Aim: To discover and optimize a series of novel PTP1B inhibitors containing a thiazolidinone-substituted biphenyl scaffold and to further evaluate the inhibitory effects of these compounds in vitro and in vivo.

Methods: A total of 36 thiazolidinone substituted biphenyl scaffold derivatives were prepared. An in vitro biological evaluation was done by Enzyme-based assay. The in vivo efficacy of 7Fb as an antihyperglycemic agent was evaluated in a BKS db/db diabetic mouse model with a dose of 50 mg.kg(-1).d(-1) for 4 weeks.

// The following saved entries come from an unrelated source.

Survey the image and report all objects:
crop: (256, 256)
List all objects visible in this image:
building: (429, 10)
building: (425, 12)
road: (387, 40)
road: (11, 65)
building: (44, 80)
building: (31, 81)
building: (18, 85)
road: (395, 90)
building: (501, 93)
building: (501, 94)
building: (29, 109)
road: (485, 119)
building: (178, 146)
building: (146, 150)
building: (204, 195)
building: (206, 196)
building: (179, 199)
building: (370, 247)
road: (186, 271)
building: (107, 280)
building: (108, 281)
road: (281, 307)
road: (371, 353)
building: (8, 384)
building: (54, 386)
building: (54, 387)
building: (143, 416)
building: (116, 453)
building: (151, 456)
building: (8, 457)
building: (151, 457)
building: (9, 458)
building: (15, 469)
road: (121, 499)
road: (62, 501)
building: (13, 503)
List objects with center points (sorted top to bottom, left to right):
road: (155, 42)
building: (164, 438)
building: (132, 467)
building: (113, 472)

Results: The in vitro biological evaluation showed that compounds 7Fb and 7Fc could increase the insulin-induced tyrosine phosphorylation of IRbeta in CHO/hIR cells. In in vivo experiments, compound 7Fb significantly lowered the postprandial blood glucose, from 29.4+/-1.2 mmol/L with the vehicle to 24.7+/-0.6 mmol/L (P<0.01), and the fasting blood glucose from 27.3+/-1.5 mmol/L with the vehicle to 23.6+/-1.2 mmol/L (P<0.05).

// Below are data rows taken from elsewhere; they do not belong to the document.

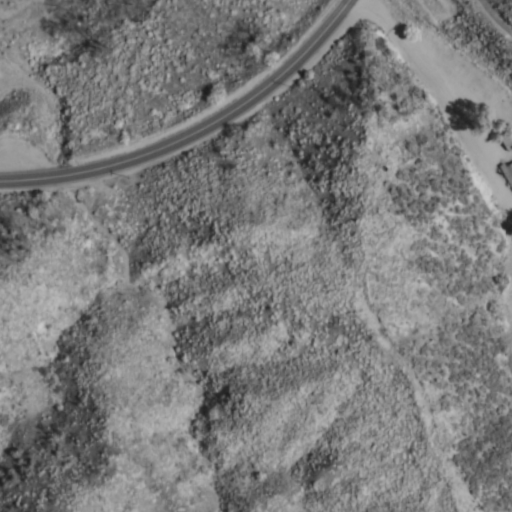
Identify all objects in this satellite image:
road: (496, 17)
road: (441, 97)
road: (196, 132)
building: (505, 138)
building: (507, 170)
building: (507, 172)
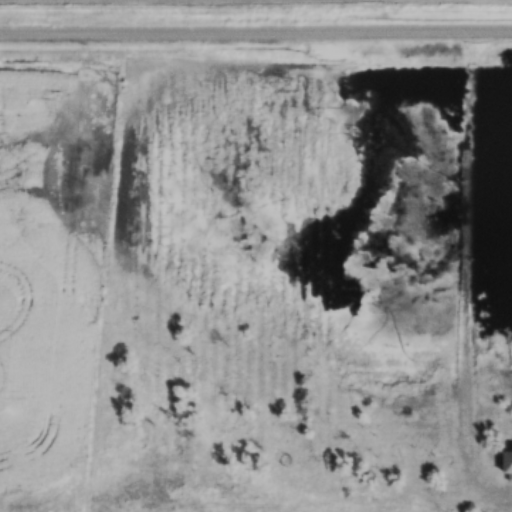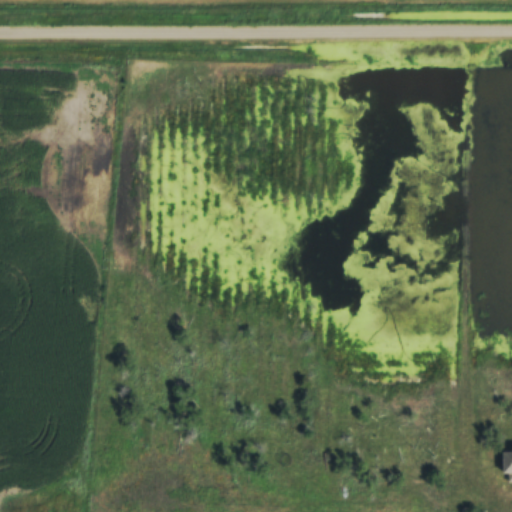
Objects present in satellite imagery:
road: (256, 30)
road: (502, 256)
building: (506, 463)
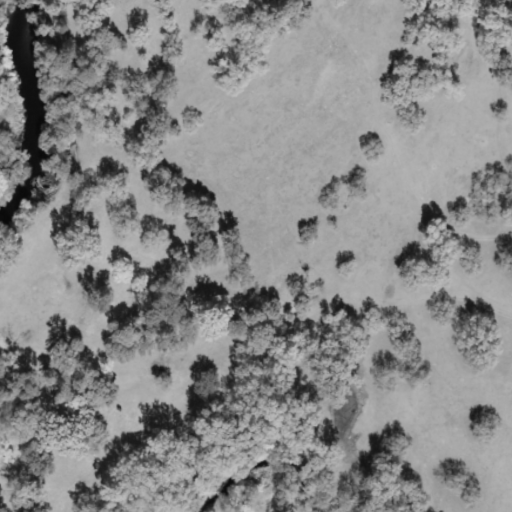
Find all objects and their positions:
river: (26, 111)
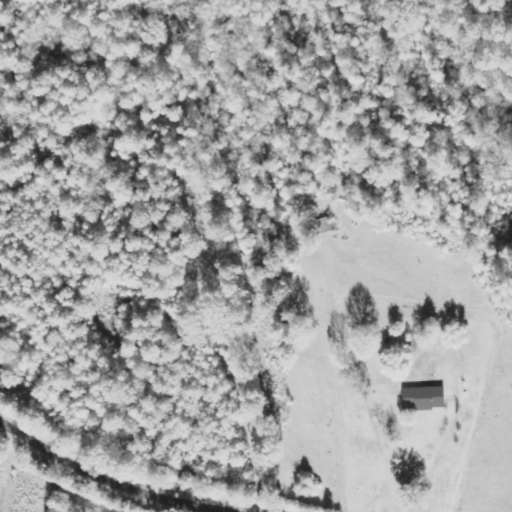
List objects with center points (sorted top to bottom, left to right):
building: (426, 398)
road: (6, 471)
road: (114, 484)
road: (505, 504)
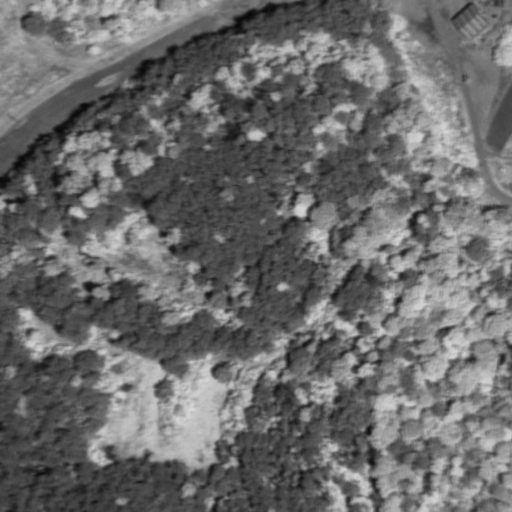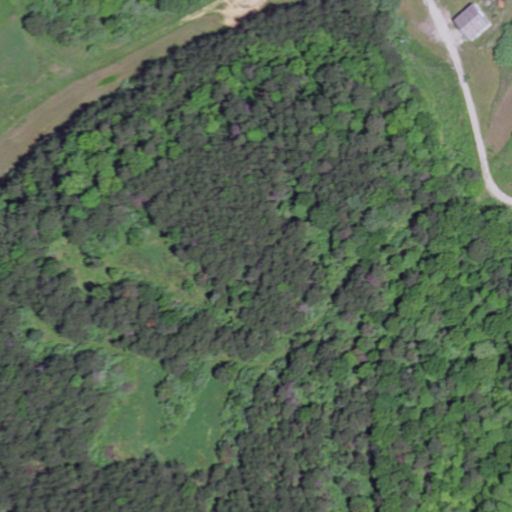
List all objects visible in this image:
road: (473, 102)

Conclusion: A novel series of compounds were discovered to be PTP1B inhibitors. Among them, compound 7Fb significantly lowered the postprandial and fasting glucose levels, and the blood glucose level declined more rapidly than in metformin-treated mice. Thus, 7Fb may be a potential lead compound for developing new agents for the treatment of type II diabetes.

Figure 1

Effects of 7Fb and 7Fc on tyrosine phosphorylation of IRβ in CHO/hIR cells. The tyrosine phosphorylation level were determined by specific antibody of phosphorylated IR-Tyr^1162/1163 with or without treatment, the β-actin represents the sample amount loaded. BL1 and BL2, 0.2% DMSO; PC, 1 mmol/L orthvandate; and the compound centratration unit is μmol/L.

Figure 2

Glucose tolerance capacity improved by 7Fb. Diabetic BKS db/db mice were treated orally with 7Fb or metformin, the diabetic and wild-type mice were gavaged with 5% methylcellulose (MC) as control group for 4 weeks. The glucose tolerance test (2 g/kg glucose ip) was performed after 6 h fasting and blood glucose level at the above time-points were recorded. Differences between groups were analyzed by Student's t-test. ^bP<0.05, ^cP<0.01 vs BKS-Veh.

Scheme 1

Reagents and conditions: a) 4-Bromo benzaldehyde, MeOH, 50 °C, 6 h; b) Ar-B(OH)₂ (4A–4D), 1 mol% Pd(OAc)₂, K₂CO₃, MeOH, 80 °C, 8 h; c) Cleavage reagents, AcOH, NaOAc, 120 °C, 12 h; d) Rb-Br (6A–6I), K₂CO₃, CH₃CN, 80 °C, 12 h.